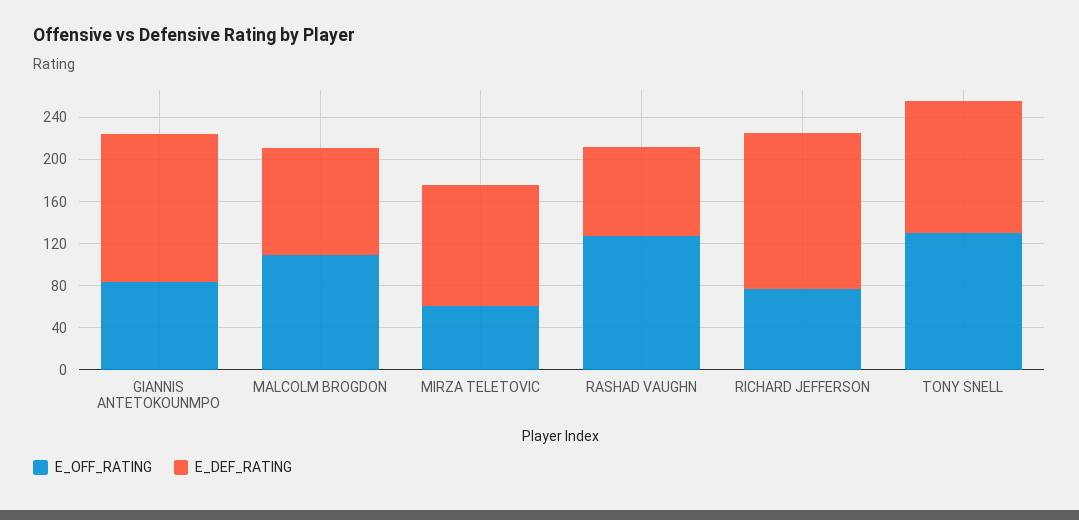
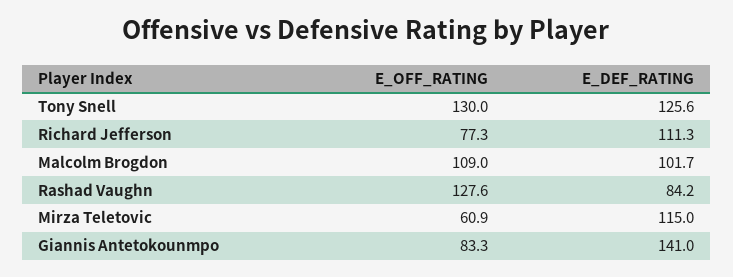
E_DEF_RATING, RICHARD JEFFERSON: 150 -> 111.3

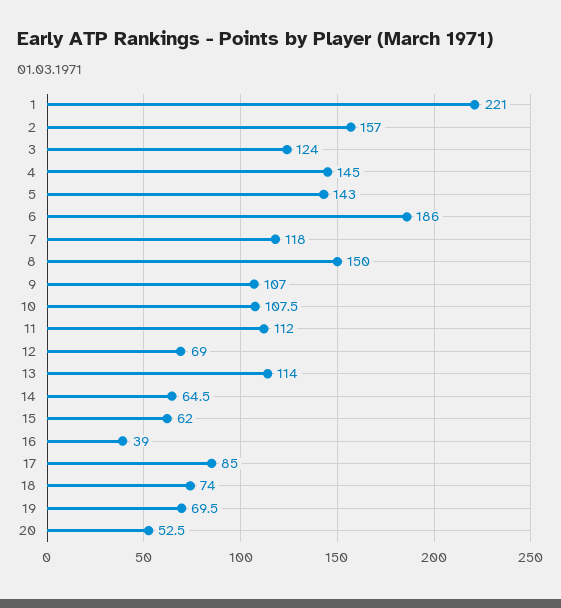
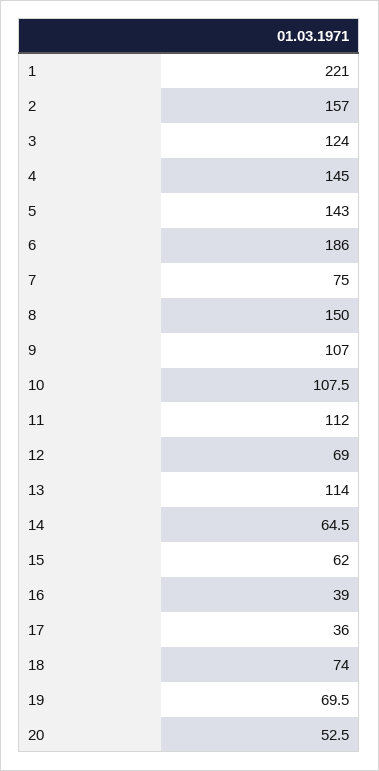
7: 118 -> 75
17: 85 -> 36

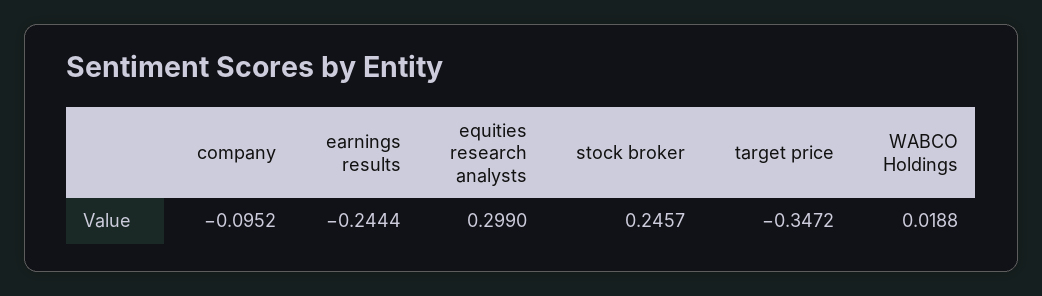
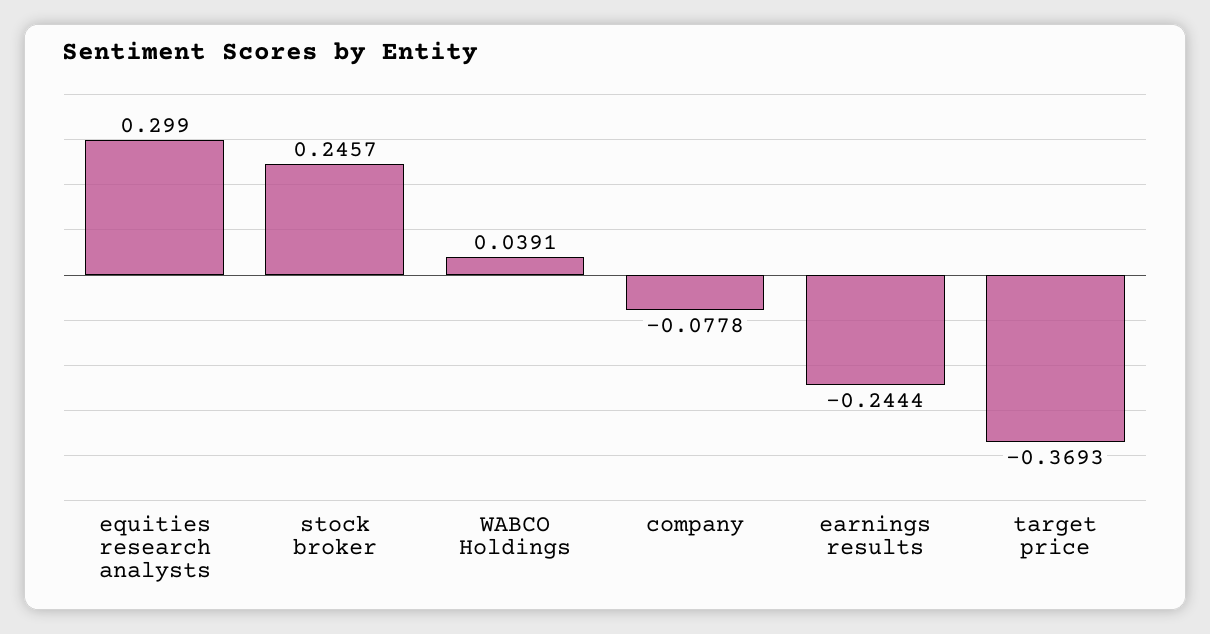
company: -0.0952 -> -0.0778
target price: -0.3472 -> -0.3693
WABCO Holdings: 0.0188 -> 0.0391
********
To-do item:
For this exercise, copy the entries above exactly and skip any picture.

Result for this task:
E_DEF_RATING, RICHARD JEFFERSON: 150 -> 111.3

7: 118 -> 75
17: 85 -> 36

company: -0.0952 -> -0.0778
target price: -0.3472 -> -0.3693
WABCO Holdings: 0.0188 -> 0.0391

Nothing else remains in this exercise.